OSU, Download links open beatmap page instead of downloading the beatmap file

Noticed that the beatmap packages that are available officially in OSU have 98% songs I don't care for to play. Same with the unofficial mega packs you can find that have 20gigs of songs on a per year basis 2011,2012,2013,2013,etc..
I did find that the "most favourites" page in osu: https://osu.ppy.sh/beatmapsets?sort=favourites_desc have a good chunk of songs that I like or would play.
So I tried to create a python script which would click the download button on every beatmap panel.
I learned alot during this process-->"Actions move_to_element (hover menu), Wait.until_clickable, Stale Element Exceptions, Scroll Page execute script(s).
Kept having a hard time with elements disappearing from Page/DOM to make a "for element in elements" work properly I decided to have it scroll multiple times to load more beatmaps and than scrape for HREF links with the word "Download" in it and this worked great for capturing "most" of the links. Atleast captured over 3000 unique links.
I put it in a text file and it looks like this:
...
https://osu.ppy.sh/beatmapsets/1457867/download
https://osu.ppy.sh/beatmapsets/881996/download
https://osu.ppy.sh/beatmapsets/779173/download
https://osu.ppy.sh/beatmapsets/10112/download
https://osu.ppy.sh/beatmapsets/996628/download
https://osu.ppy.sh/beatmapsets/415886/download
https://osu.ppy.sh/beatmapsets/490662/download
...
The "Download" button on each panel all have this HREF link. If you click the button you download the beatmap file which is a .osz filetype. However, if you "right-click -> copy-link" from the "Download" button and you open it from a new-page or new-tab it will re-direct to the beatmaps page and not download the file.
I make it work by using the Pandas module to read a .xlxs excel file for URLs and loop for each url. Once the url page is opened it clicks the Download button:
def read_excel():
import pandas as pd
df = pd.read_excel('book.xlsx') # Get all the urls from the excel
mylist = df['urls'].tolist() #urls is the column name
print(mylist) # will print all the urls
# now loop through each url & perform actions.
for url in mylist:
options = webdriver.ChromeOptions()
options.add_experimental_option('excludeSwitches', ['enable-logging'])
options.add_argument("user-data- dir=C:\\Users\\%UserName%\\AppData\\Local\\Google\\Chrome\\User Data\\Profile1")
driver = webdriver.Chrome(executable_path=driver_path, chrome_options=options)
driver.get(url)

[Data excerpts]:
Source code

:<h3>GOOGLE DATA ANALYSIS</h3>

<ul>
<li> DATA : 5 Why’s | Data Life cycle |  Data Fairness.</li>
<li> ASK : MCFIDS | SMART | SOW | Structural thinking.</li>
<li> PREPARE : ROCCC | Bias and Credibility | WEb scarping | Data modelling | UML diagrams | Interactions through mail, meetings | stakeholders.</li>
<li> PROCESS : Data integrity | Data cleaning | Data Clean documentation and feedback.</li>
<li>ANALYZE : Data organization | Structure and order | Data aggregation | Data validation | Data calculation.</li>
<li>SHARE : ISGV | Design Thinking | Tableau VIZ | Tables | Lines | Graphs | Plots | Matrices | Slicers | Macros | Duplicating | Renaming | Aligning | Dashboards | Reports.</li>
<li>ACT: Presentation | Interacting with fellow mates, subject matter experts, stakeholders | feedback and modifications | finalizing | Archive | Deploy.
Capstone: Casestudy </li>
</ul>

---

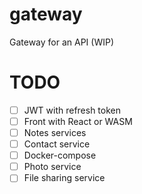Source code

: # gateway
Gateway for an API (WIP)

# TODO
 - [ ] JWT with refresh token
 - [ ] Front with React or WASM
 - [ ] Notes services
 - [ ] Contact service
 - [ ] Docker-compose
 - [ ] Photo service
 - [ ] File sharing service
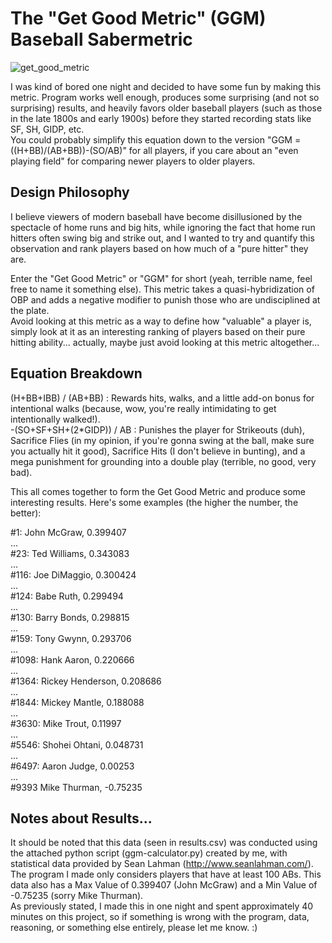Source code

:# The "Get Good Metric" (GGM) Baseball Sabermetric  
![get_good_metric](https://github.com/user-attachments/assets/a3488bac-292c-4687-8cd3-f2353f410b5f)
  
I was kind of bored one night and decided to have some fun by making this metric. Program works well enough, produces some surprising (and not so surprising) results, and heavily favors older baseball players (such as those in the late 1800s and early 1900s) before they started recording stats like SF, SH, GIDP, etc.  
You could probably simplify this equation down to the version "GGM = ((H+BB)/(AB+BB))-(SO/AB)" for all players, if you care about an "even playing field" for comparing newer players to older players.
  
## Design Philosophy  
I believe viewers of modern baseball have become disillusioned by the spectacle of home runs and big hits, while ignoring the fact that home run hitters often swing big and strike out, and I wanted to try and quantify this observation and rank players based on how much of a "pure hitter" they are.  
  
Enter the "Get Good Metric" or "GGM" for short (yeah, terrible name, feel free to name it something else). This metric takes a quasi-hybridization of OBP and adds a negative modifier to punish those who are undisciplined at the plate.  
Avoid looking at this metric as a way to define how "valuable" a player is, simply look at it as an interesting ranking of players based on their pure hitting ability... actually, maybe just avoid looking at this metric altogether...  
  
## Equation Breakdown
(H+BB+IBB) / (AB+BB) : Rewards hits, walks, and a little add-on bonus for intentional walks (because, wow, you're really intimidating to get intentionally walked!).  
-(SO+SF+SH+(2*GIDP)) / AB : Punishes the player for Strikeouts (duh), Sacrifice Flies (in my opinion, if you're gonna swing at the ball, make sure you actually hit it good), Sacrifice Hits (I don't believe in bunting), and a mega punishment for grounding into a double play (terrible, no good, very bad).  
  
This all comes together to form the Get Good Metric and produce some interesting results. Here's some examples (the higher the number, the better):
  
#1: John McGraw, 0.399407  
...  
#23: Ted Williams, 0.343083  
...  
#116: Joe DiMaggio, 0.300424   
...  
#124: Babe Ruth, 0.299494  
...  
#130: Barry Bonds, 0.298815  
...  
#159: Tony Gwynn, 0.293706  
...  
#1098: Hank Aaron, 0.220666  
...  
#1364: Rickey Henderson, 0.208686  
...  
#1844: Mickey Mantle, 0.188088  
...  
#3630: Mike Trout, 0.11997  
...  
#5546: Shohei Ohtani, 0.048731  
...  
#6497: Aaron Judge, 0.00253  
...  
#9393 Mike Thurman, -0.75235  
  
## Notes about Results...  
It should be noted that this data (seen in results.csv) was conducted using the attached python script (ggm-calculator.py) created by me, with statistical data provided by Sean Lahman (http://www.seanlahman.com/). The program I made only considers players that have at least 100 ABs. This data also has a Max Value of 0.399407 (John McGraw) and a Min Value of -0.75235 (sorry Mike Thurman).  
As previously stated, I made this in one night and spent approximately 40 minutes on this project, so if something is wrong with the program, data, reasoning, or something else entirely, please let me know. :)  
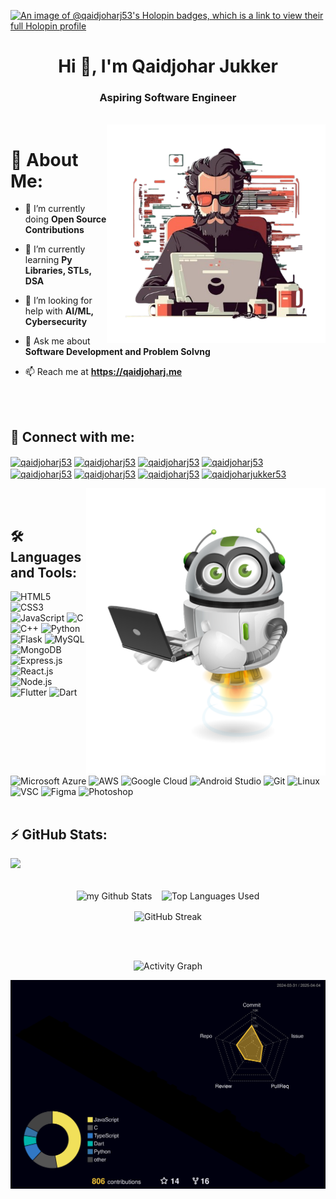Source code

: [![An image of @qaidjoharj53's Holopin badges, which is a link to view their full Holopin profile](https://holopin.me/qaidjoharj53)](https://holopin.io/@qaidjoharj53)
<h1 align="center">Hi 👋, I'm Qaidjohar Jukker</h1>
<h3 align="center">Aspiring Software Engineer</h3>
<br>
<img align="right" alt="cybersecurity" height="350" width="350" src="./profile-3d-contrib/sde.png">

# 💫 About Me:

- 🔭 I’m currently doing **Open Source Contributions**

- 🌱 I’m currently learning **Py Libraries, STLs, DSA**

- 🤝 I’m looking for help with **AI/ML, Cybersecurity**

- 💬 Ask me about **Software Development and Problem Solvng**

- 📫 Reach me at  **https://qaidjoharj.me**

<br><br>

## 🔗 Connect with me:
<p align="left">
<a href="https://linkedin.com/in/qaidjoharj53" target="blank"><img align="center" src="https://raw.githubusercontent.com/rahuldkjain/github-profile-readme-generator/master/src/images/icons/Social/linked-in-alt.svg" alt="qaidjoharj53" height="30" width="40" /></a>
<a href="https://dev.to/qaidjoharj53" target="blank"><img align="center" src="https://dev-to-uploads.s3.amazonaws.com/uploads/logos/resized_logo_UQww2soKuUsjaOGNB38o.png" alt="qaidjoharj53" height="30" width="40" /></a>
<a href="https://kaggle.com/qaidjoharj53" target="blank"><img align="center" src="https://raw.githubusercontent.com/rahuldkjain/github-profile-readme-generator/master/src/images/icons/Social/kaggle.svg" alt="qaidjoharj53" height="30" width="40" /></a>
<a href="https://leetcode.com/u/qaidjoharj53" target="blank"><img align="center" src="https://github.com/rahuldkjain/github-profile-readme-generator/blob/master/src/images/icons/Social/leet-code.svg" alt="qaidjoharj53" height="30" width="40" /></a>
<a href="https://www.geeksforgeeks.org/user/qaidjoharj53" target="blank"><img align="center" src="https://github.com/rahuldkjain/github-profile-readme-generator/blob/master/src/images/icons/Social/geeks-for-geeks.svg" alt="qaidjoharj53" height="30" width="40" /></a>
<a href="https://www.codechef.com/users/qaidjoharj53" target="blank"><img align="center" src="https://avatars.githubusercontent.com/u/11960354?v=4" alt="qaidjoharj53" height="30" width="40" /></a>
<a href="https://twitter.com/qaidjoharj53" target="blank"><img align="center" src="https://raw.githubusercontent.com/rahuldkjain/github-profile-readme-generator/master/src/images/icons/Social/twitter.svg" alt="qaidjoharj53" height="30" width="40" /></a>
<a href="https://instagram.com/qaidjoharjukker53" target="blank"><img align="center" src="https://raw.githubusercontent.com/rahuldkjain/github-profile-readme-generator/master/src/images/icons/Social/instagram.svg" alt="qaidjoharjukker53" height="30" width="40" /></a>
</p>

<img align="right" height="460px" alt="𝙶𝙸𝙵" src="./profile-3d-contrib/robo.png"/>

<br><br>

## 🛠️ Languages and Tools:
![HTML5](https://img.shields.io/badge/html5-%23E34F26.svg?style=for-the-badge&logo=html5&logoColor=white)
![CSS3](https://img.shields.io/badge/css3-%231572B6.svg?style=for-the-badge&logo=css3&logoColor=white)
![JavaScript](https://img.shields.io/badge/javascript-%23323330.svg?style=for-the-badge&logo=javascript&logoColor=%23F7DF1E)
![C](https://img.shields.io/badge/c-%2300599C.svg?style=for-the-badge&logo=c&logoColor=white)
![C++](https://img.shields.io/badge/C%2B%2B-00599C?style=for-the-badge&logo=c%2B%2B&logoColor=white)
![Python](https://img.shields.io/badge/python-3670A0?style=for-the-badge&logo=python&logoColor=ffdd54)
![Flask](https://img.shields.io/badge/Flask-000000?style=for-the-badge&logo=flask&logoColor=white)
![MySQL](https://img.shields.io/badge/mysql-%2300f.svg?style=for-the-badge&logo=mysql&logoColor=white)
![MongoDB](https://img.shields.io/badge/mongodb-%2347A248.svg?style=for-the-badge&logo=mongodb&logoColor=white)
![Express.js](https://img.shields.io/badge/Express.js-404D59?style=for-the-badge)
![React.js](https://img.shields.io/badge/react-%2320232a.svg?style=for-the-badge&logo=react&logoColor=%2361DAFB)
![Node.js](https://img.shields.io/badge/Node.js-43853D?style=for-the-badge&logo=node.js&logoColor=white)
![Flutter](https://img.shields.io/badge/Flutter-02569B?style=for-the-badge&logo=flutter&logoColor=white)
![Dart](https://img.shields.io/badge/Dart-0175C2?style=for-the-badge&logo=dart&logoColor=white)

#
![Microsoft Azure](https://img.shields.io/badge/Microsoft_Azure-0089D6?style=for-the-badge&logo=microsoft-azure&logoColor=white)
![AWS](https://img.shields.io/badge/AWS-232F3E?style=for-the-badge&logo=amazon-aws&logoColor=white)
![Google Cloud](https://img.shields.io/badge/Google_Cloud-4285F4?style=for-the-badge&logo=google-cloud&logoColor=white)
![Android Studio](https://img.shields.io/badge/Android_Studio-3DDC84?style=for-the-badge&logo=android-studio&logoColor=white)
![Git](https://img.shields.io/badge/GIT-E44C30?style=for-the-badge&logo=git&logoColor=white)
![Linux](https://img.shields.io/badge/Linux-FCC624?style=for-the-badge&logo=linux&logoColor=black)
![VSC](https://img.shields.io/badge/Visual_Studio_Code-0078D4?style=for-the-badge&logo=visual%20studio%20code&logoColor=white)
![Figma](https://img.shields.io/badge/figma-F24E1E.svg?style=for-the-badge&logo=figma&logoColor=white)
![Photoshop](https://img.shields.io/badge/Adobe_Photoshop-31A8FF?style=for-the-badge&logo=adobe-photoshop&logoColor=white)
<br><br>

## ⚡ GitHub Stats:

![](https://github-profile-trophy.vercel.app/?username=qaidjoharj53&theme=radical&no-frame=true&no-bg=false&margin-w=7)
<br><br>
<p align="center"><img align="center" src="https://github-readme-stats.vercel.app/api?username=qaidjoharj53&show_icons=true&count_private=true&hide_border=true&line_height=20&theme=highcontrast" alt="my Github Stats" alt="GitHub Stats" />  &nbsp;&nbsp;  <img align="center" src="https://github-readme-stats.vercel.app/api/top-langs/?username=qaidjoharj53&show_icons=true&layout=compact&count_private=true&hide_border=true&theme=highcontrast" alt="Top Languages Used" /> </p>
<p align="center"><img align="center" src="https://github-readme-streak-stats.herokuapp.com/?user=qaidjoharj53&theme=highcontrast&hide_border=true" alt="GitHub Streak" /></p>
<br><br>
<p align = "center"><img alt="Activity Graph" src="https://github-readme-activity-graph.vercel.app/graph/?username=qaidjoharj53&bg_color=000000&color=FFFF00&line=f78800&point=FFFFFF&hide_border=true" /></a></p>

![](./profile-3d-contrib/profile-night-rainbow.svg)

* * *

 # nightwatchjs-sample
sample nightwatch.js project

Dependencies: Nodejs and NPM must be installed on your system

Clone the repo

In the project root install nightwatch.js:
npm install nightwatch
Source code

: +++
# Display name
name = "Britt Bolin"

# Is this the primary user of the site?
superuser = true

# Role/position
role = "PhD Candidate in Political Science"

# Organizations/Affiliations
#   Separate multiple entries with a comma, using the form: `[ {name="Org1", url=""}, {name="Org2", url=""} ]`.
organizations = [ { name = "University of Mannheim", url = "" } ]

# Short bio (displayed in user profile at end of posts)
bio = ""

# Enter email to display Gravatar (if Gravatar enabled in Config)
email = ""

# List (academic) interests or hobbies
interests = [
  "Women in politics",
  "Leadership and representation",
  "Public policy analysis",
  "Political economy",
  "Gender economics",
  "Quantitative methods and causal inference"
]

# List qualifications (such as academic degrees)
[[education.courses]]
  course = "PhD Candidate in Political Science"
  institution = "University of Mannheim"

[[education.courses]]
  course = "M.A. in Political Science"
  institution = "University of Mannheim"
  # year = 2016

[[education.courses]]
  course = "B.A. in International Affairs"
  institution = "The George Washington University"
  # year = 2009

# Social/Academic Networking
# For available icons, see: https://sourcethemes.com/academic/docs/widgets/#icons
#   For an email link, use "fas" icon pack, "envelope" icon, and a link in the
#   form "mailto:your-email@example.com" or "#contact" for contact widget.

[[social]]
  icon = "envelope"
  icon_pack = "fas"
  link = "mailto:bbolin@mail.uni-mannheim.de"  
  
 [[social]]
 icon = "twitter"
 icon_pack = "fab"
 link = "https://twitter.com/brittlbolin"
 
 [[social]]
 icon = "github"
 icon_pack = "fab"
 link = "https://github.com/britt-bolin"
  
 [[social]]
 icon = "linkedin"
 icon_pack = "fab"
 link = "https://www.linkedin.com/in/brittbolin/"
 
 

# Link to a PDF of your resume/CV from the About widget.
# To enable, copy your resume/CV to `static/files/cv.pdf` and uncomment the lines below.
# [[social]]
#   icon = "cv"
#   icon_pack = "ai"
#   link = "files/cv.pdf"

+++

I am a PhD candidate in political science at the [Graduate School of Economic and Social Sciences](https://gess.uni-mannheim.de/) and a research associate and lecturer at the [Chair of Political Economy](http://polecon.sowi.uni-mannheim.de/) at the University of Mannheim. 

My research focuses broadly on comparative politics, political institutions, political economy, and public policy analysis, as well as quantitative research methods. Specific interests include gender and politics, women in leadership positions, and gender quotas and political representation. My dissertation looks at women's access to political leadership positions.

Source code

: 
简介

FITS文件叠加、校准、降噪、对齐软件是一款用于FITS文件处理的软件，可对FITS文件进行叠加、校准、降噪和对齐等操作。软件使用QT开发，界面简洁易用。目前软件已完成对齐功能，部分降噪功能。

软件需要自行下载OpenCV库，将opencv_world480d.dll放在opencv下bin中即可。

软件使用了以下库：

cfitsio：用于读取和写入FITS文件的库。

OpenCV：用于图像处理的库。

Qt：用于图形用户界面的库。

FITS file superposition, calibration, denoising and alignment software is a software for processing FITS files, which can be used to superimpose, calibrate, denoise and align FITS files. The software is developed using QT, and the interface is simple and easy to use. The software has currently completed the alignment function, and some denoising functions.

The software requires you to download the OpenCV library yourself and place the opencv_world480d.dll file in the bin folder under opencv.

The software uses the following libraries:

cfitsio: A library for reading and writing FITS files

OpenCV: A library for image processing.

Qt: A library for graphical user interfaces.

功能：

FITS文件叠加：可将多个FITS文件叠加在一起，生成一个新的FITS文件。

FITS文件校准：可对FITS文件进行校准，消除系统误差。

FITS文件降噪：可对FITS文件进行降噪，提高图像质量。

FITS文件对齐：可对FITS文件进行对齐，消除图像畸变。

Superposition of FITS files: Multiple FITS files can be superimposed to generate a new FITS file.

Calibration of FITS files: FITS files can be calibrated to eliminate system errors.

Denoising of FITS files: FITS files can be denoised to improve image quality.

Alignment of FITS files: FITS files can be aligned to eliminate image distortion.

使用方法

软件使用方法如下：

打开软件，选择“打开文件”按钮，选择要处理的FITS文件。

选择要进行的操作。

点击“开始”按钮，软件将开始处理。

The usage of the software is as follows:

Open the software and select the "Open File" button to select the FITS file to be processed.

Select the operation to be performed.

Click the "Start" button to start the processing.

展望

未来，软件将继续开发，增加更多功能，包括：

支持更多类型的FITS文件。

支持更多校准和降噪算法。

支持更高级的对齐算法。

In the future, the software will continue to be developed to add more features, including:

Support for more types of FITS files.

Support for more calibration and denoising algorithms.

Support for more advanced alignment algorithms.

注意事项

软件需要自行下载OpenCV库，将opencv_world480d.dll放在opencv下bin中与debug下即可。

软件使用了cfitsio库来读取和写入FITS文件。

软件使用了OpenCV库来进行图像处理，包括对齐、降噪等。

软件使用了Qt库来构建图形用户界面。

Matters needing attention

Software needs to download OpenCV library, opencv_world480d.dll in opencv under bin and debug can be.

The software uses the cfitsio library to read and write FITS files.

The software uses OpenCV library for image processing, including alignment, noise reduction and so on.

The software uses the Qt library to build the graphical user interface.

[What the exercise asks]: Write what comes next in the forum post about scripting osu! beatmap downloads.

[Expected output]:
try:
WebDriverWait(driver, 3).until(EC.alert_is_present(),'Timed out waiting for alert.')
alert = driver.switch_to.alert
alert.accept()
print("alert accepted")
except TimeoutException:
print("no alert")
time.sleep(1)
wait = WebDriverWait(driver, 10)
try:
wait.until(EC.element_to_be_clickable((By.CSS_SELECTOR, "body > div.osu-layout__section.osu-layout__section--full.js-content.beatmaps_show > div > div > div:nth-child(2) > div.beatmapset-header > div > div.beatmapset-header__box.beatmapset-header__box--main > div.beatmapset-header__buttons > a:nth-child(2) > span"))).click()
time.sleep(1)
except Exception:
print("Can't find the Element Download")
time.sleep(10)
download_file()
driver.close()
This a sequence "one at a time" function, the download_file() function is a loop which checks the download folder to see if there's a file being downloaded, if not it goes to the next url.
This works. Ofcourse the website as limitations. Can only download max 8 at a time and after a 100 to 200 downloads you can't download anymore and you have to wait a bit. but the loop keeps going and tries each URL unless you stop the script. Luckily you can see the last beatmap that was downloaded and reference it to where it is in the Excel spreadsheet and remove the rows above and start the script again. I'm sure I can code it so it stops the loop when there's no new file that pops up in the Download folder.
Finally the question: Is there a way so it opens these download links and downloads the file without having to click the "Download Button" after opening the page? It redirects to the beatmap page instead of downloading the file automatically. Must be some java/html data I don't know about.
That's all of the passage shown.